У нас относительно нашей речи множество всяких иллюзий, в большинстве случаев вздорных. Мы воображаем, будто говорим ясно и понятно, что совершенно не соответствует действительности. Мы не слышим тех звуков, которые произносим. Мы думаем, будто мыслим и выражаем свои мысли. Это наше величайшее заблуждение. Речь Homo Тьюлера, Homo Subsapiens'а, еще непригодна к тому, чтобы выражать явления действительности, а его мышление даже в лучшем случае представляет собой лишь сплетение неудачных символов, аналогий и метафор, при помощи которых он рассчитывает приспособить истину к своим желаниям. Прислушайтесь внимательно к тому, что вокруг вас говорят, вчитайтесь в то, что пишут, и вы убедитесь, что у каждого есть свои излюбленные защитные приемы, каждый делает совершенно тщетные попытки достичь подлинной выразительности, но разменивается на уловки и хитрости, продиктованные чем-то, — и-го-го! — гораздо более ему свойственным, — именно жаждой самоутверждения.
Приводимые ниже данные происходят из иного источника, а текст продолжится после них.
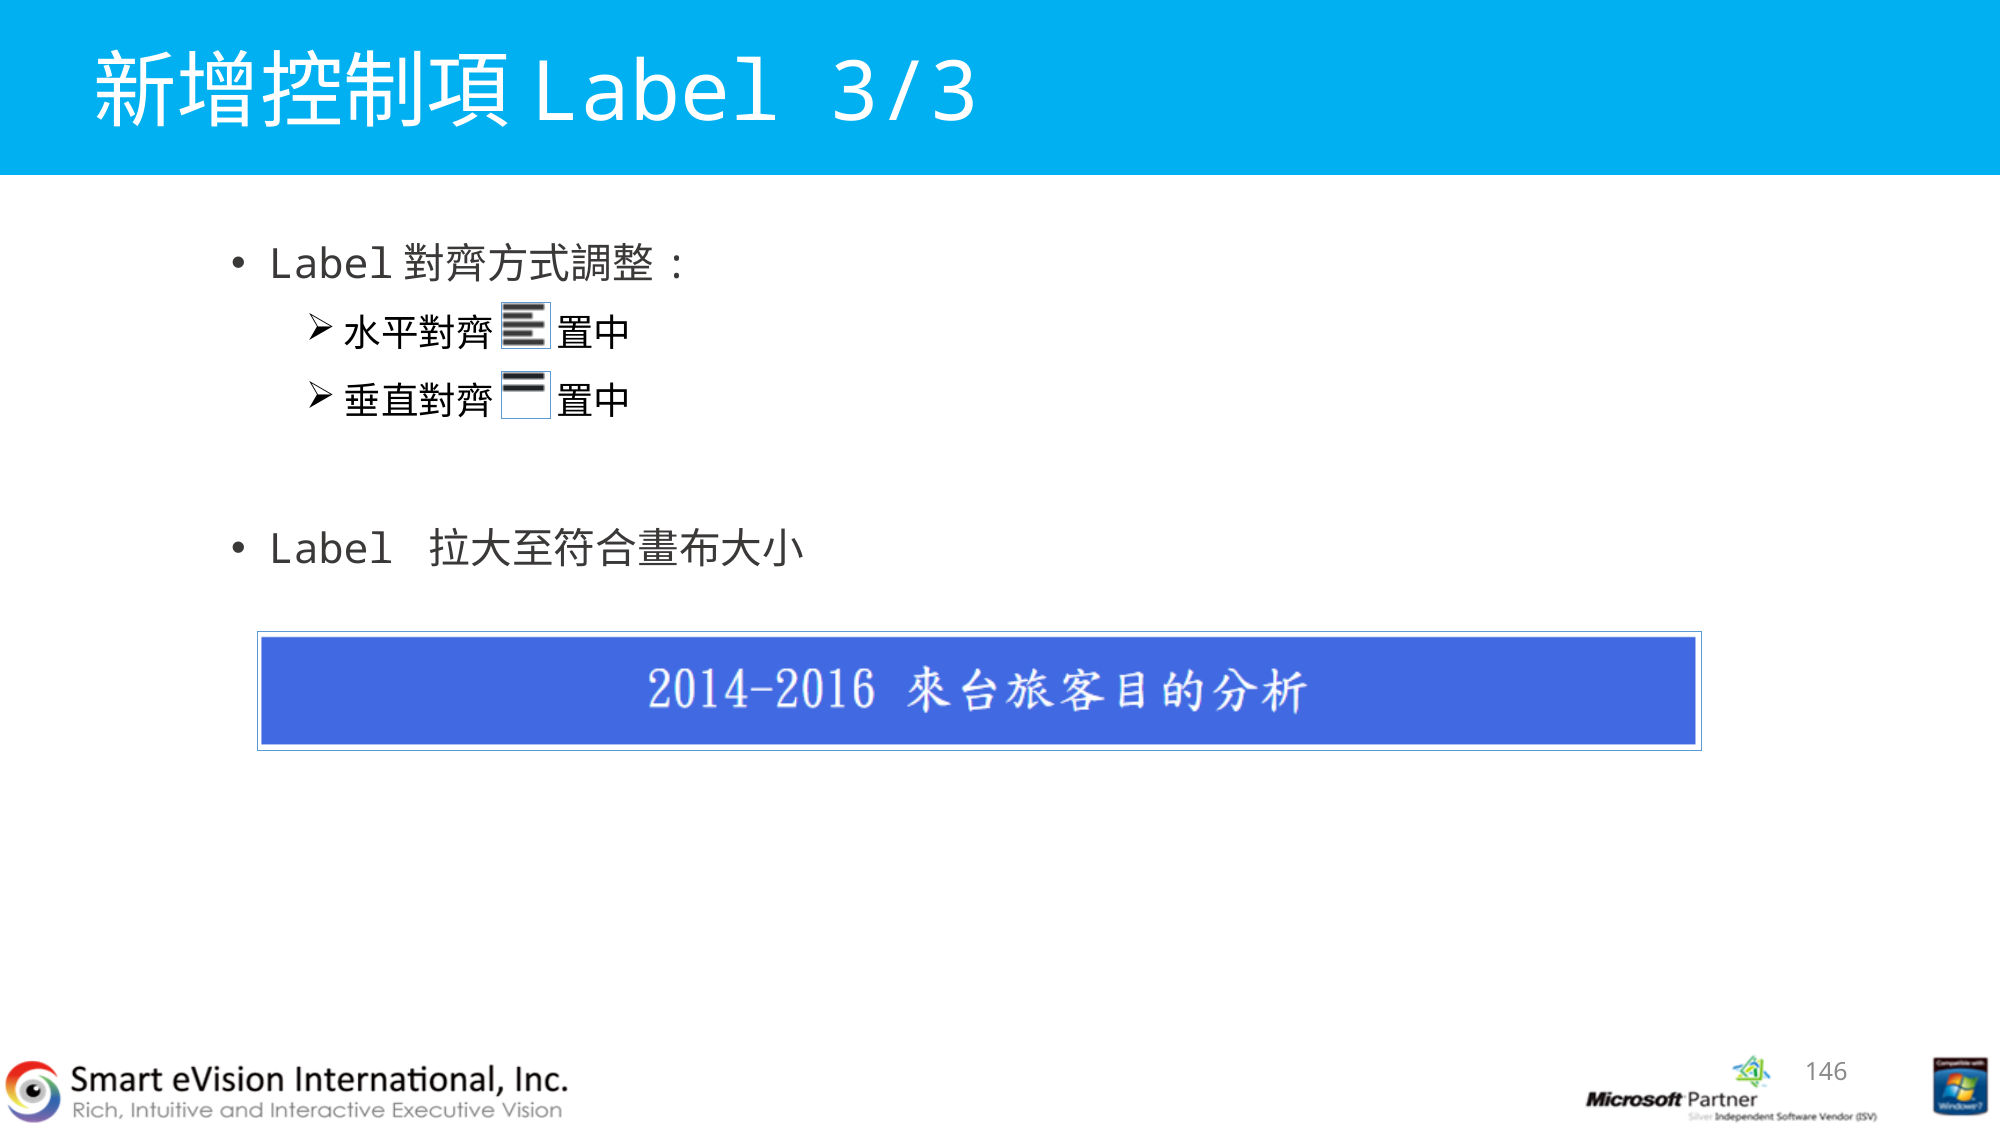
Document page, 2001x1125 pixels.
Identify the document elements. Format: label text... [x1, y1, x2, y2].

slide_number 146 [1325, 1042, 1863, 1103]
picture [501, 371, 551, 419]
picture [501, 302, 551, 349]
list Label對齊方式調整: 水平對齊 ：置中 垂直對齊 ：置中 Label 拉大至符合畫布大小 [141, 204, 1859, 594]
title 新增控制項Label 3/3 [78, 29, 1843, 145]
picture [257, 631, 1702, 751]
Только в последние годы науки сигнифика и семантика открыли людям глаза на огромную неточность и произвол языка. Говорят о чистом английском, совершенном французском, идеальном немецком языке. Эта предполагаемая безупречность — академическая иллюзия. В нее может поверить разве только школьный учитель. Каждый язык что ни день, что ни час изменяется. Люди, более меня компетентные в такого рода вопросах, говорили мне, что условный французский язык Эванджелины, с самого начала далекий от совершенства, а в дальнейшем и вовсе ею позабытый, не качественно, а лишь количественно отличался от французского языка любого человека, в том числе и любого француза. Быть может, когда-нибудь изобретательные умы найдут способ приблизить язык, который является не только средством выражения, но и орудием мысли, к поддающимся опытной проверке реальным явлениям. Однако это будет не раньше, чем мы, Тьюлеры, выбьемся на уровень Sapiens'а. Пока этого еще нет.
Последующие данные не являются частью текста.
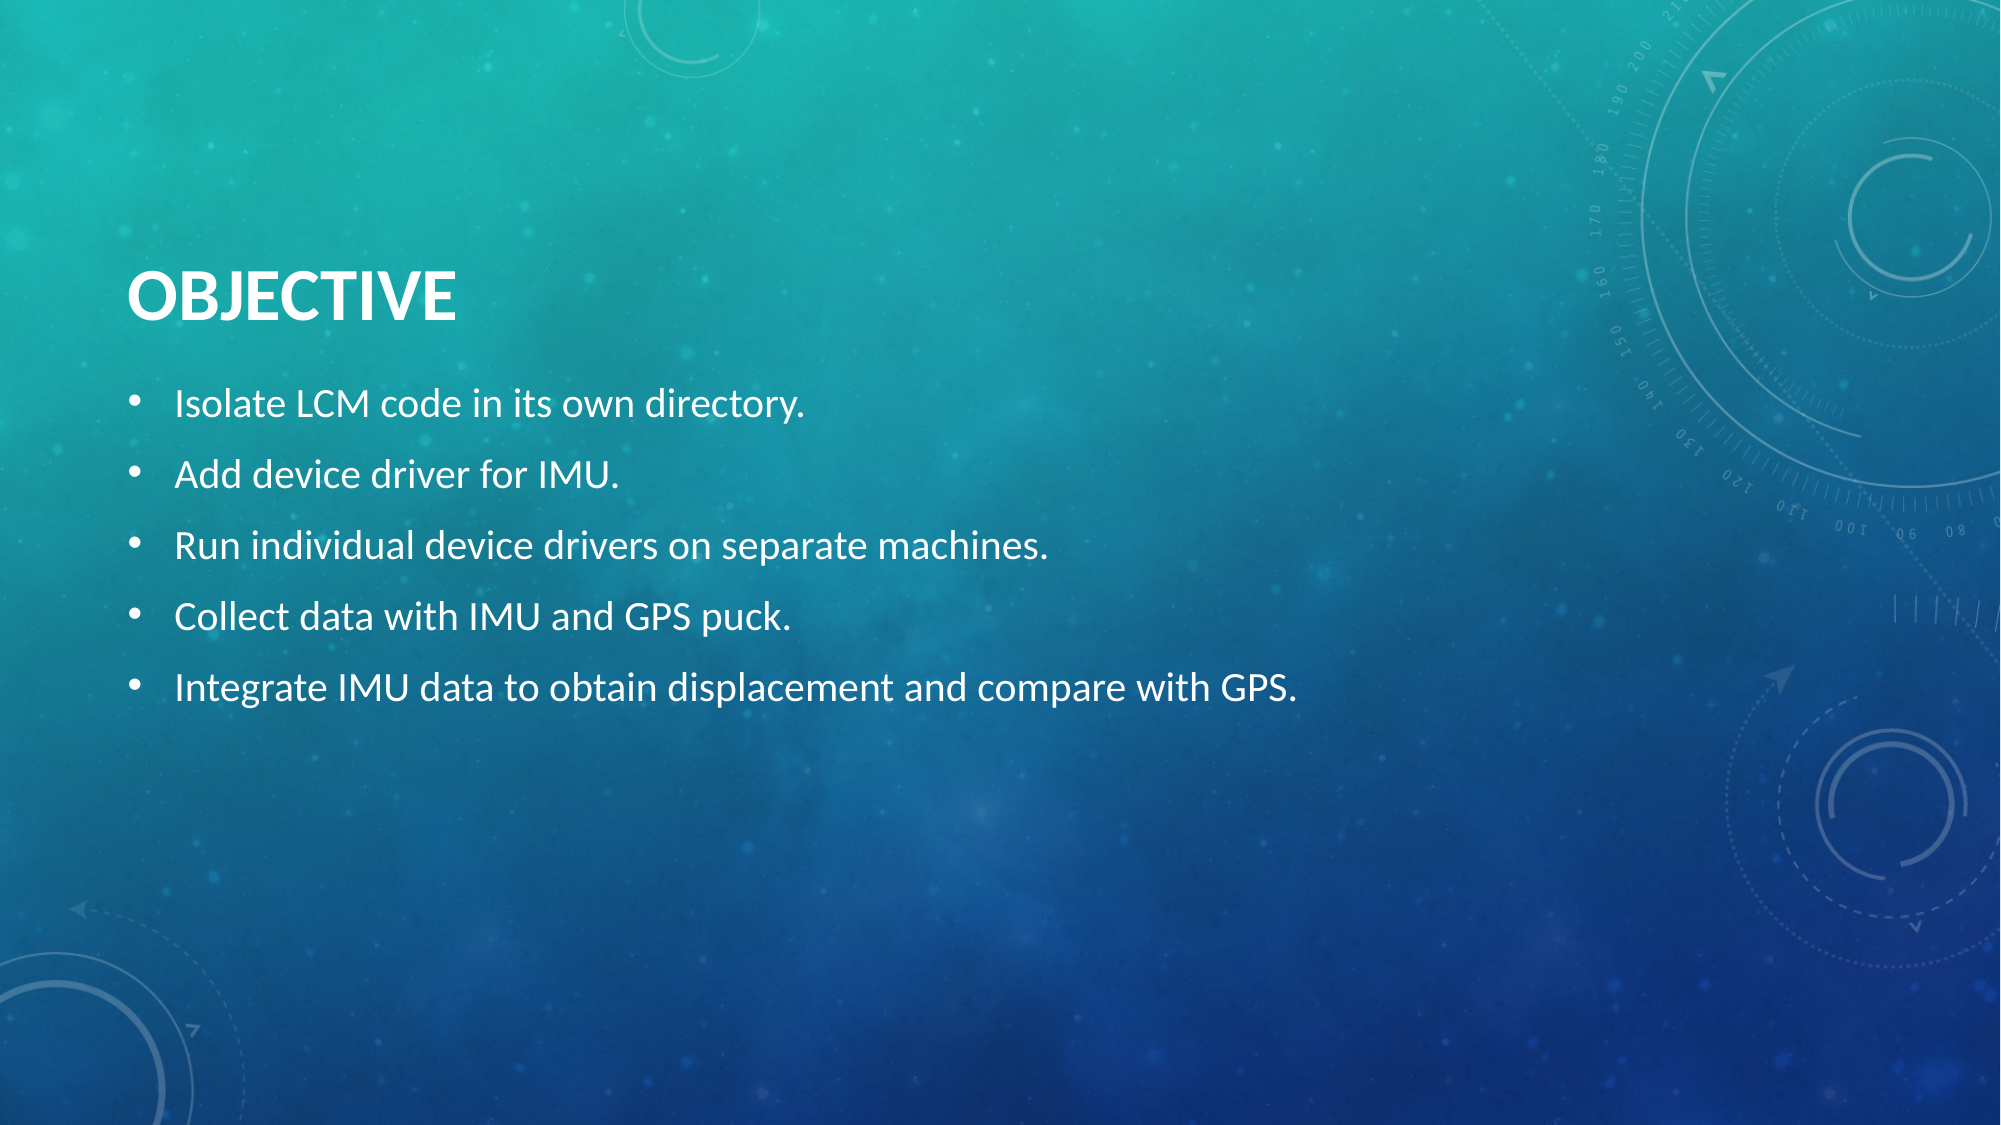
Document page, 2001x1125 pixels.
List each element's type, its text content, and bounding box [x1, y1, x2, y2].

picture [0, 0, 2001, 1125]
list Isolate LCM code in its own directory. Add device driver for IMU. Run individual device drivers on separate machines. Collect data with IMU and GPS puck. Integrate IMU data to obtain displacement and compare with GPS. [112, 171, 1463, 914]
title Objective [1463, 171, 1775, 411]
Пока речь — это главным образом наше оружие в борьбе за самоутверждение, но с этой точки зрения среди образцов, приведенных в этой книге, нет ни одного, более отвечающего своему назначению, чем протяжное, агрессивное, повелительное и в то же время внешне столь безличное «и-го-го» Пипа Чезера. Каким бледным кажется рядом с ним «как бы сказать» Эдварда-Альберта, какими искусственными — бесконечные нагромождения ничего не значащих фраз, при помощи которых оратор держит своих слушателей в состоянии пассивного безразличия, покуда ухватит потерянную нить своей аргументации.
Последнее, что способен заметить оратор или писатель, — это свою собственную ограниченность, и критически мыслящий слушатель или читатель должен это учитывать.
Наше повествование, тоже отмеченное этим недостатком, представляет собой упорную попытку воспроизвести жизненные явления — в частности описать одно характерное существование и одну характерную группу — как можно полнее: каждый индивидуум показан здесь со всей доступной искусству автора правдивостью. И вот каждый из них, кроме общей им всем ущербности, оказался также обладателем своей собственной, специфической манеры выражаться, собственных речевых ужимок и запасов словесного хлама. Как и каждый из тех, кого вы знаете.
Итак — и-го-го! Да здравствует веселый шафер!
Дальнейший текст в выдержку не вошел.